法律は取引条件の明示や期日までの報酬支払い義務などを定めた「取引適正化」の部分と、育児介護への配慮やハラスメント対策といった「就業環境整備」の部分の大きく2つからなる。執行機関は、取引適正化は公取委と中小企業庁、就業環境整備は厚生労働省(労働局)と、経済分野と労働分野の規制を組み合わせた法律となっていることが特徴の一つだ(図)。

法施行後の1年で、公取委は4件の勧告と441件の指導を実施。大手出版社や音楽教室などへの勧告に共通する特徴として小林室長はこう話す。
「4件の勧告ともに、取引条件の明示と期日までの報酬支払いの2つの義務違反を認定しています。慣習による口頭での発注や、そもそも支払い期日を定めていない状況などがみてとれます」
当事者からの相談に弁護士が答える「フリーランス・トラブル110番」に寄せられた25年4~9月までの約1万件の集計結果でも、相談内容は「報酬の支払い」(29.2%)と「契約条件の明示」(18.4%)の2つが突出する。また、相談者の業種は最多が「運送関係」(14.0%)で、以降「システム開発」(9.3%)、「建設関係」(9.0%)など幅広い業種が含まれている(図)。


取引適正化をめぐっては、来年1月に改正下請法の施行が予定されている。取引適正化の規制内容は概ね共通するが、フリーランス法では発注事業者に資本金規模要件がない点が大きな違いだ。
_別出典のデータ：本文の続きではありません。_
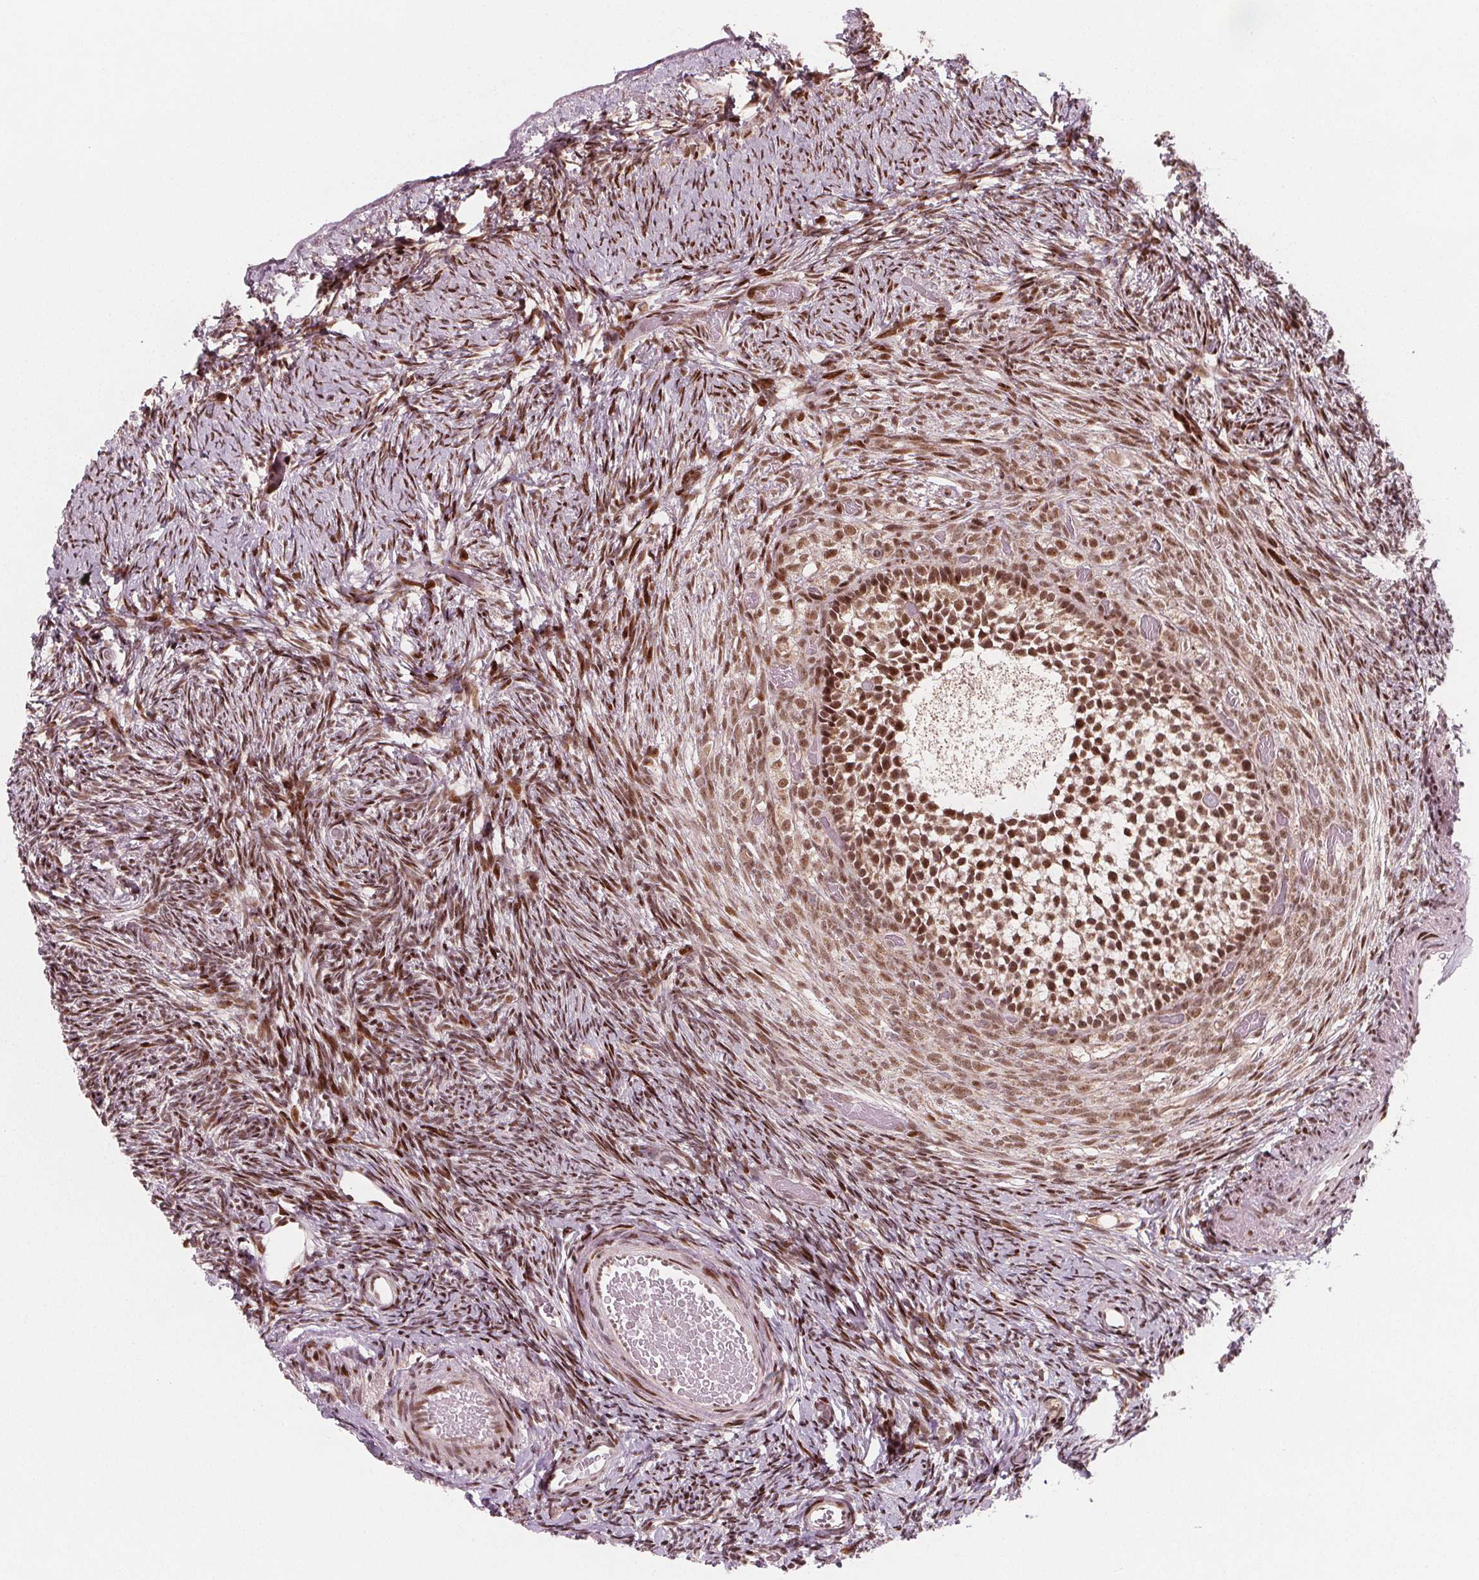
{"staining": {"intensity": "strong", "quantity": ">75%", "location": "nuclear"}, "tissue": "ovary", "cell_type": "Follicle cells", "image_type": "normal", "snomed": [{"axis": "morphology", "description": "Normal tissue, NOS"}, {"axis": "topography", "description": "Ovary"}], "caption": "Ovary stained with IHC displays strong nuclear staining in about >75% of follicle cells.", "gene": "SNRNP35", "patient": {"sex": "female", "age": 39}}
シンポに登壇した弘前大学の長谷河亜希子教授(経済法)は、「フリーランスと事業者間の取引では価格転嫁政策が十分機能しておらず、下流へのしわ寄せで利益なき繁忙状態に陥っている状況がある。産業から担い手が退出してしまうことを防ぐためにも、買いたたき規制や価格転嫁政策を機能させることが必要」と述べた。
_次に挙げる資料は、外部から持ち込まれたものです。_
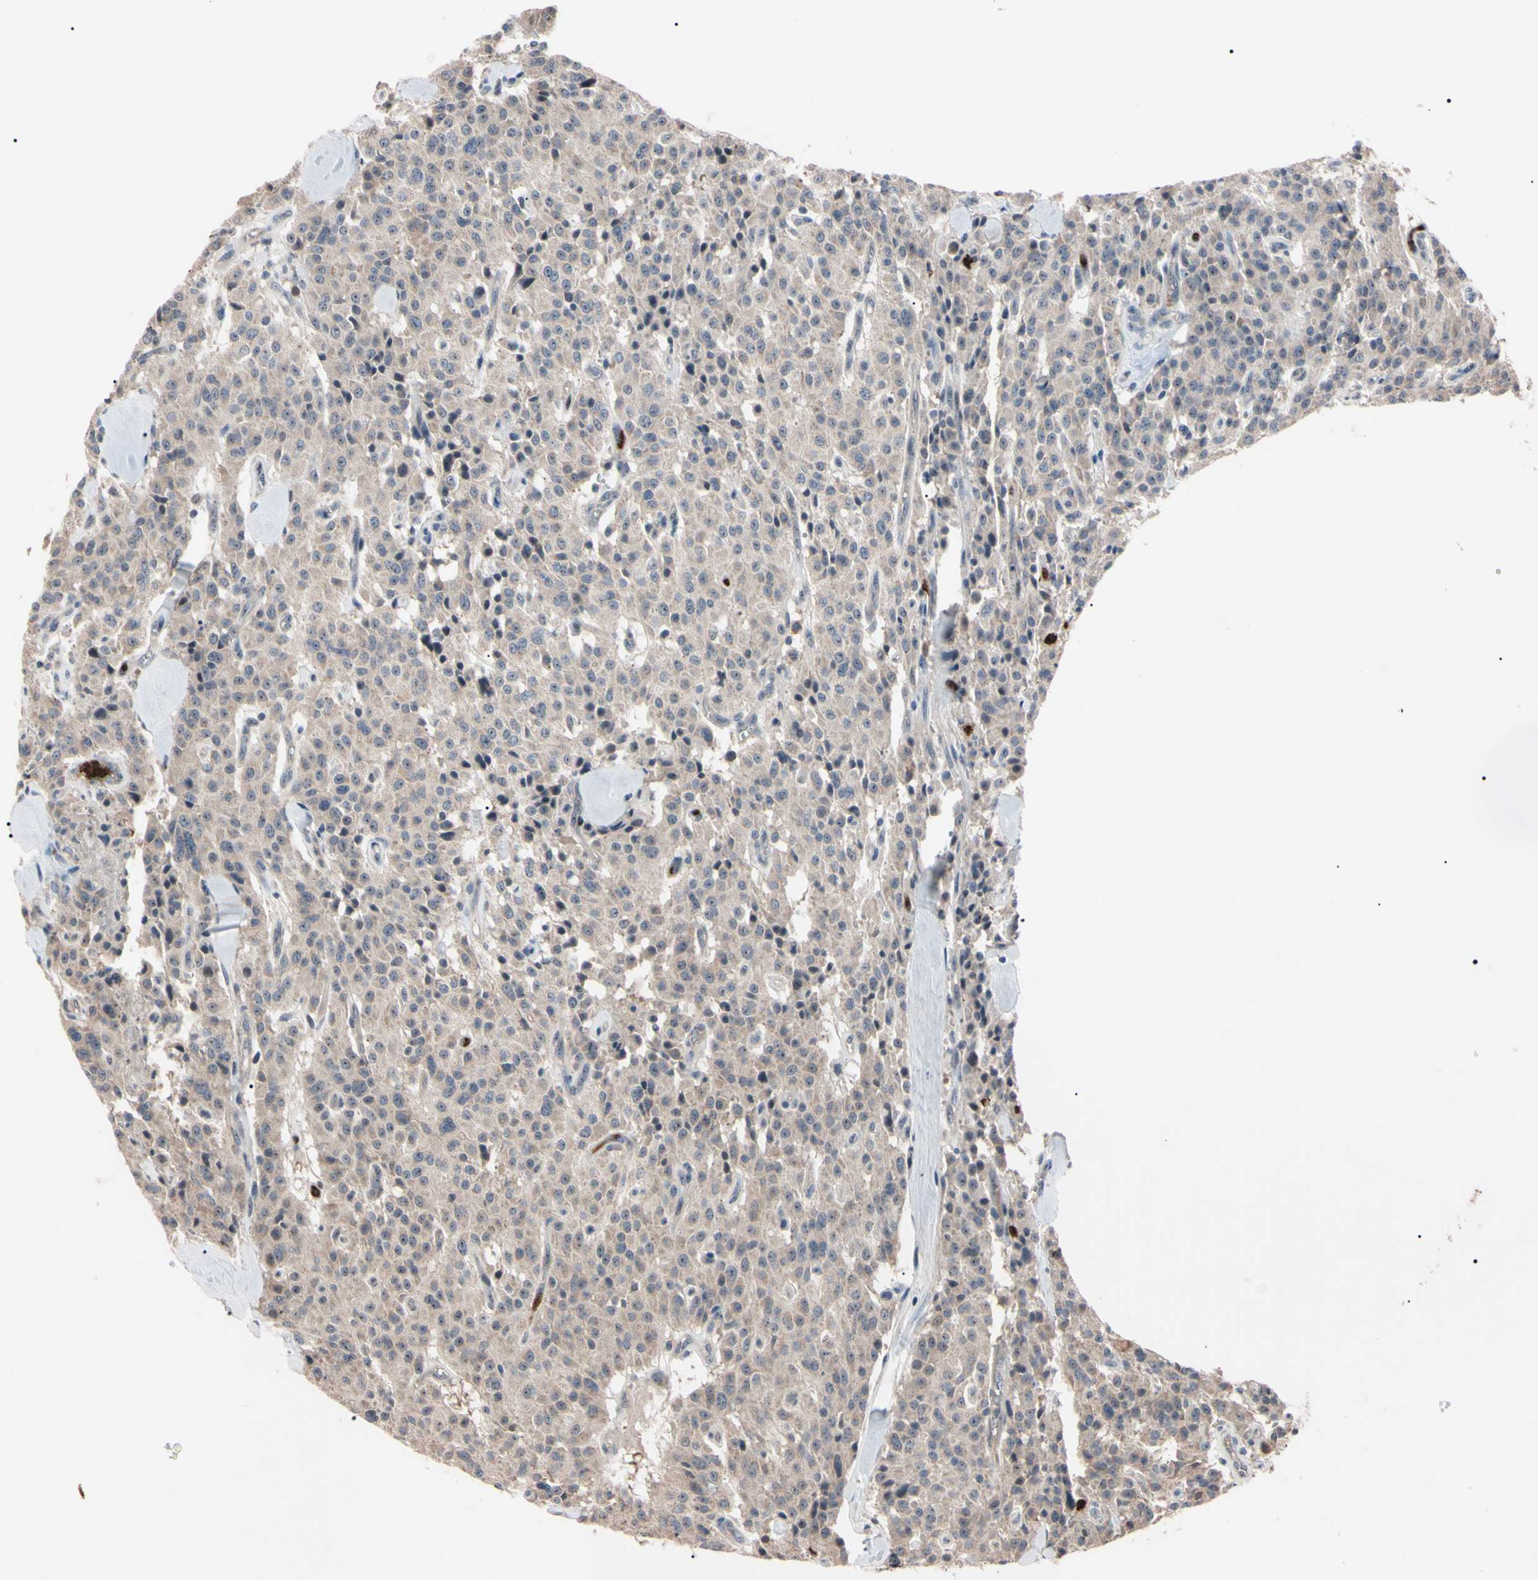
{"staining": {"intensity": "weak", "quantity": ">75%", "location": "cytoplasmic/membranous"}, "tissue": "carcinoid", "cell_type": "Tumor cells", "image_type": "cancer", "snomed": [{"axis": "morphology", "description": "Carcinoid, malignant, NOS"}, {"axis": "topography", "description": "Lung"}], "caption": "Weak cytoplasmic/membranous expression for a protein is identified in approximately >75% of tumor cells of carcinoid using IHC.", "gene": "TRAF5", "patient": {"sex": "male", "age": 30}}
また、近年のハラスメントに関する裁判例について、音楽実演家に関するビーフォレスト事件(東京地判令和2・3・25)や美容ライターに関するアムール他事件(東京地判令和4・5・25)などを踏まえ、「実際の加害者に加えて、その使用者の責任も認定されることが少なくない」と指摘した。フリーランス法では就業環境整備の一つとして、ハラスメントの相談体制や事後対応といった防止措置義務を事業者に義務付けており、今後職場対応の重要性が高まりそうだ。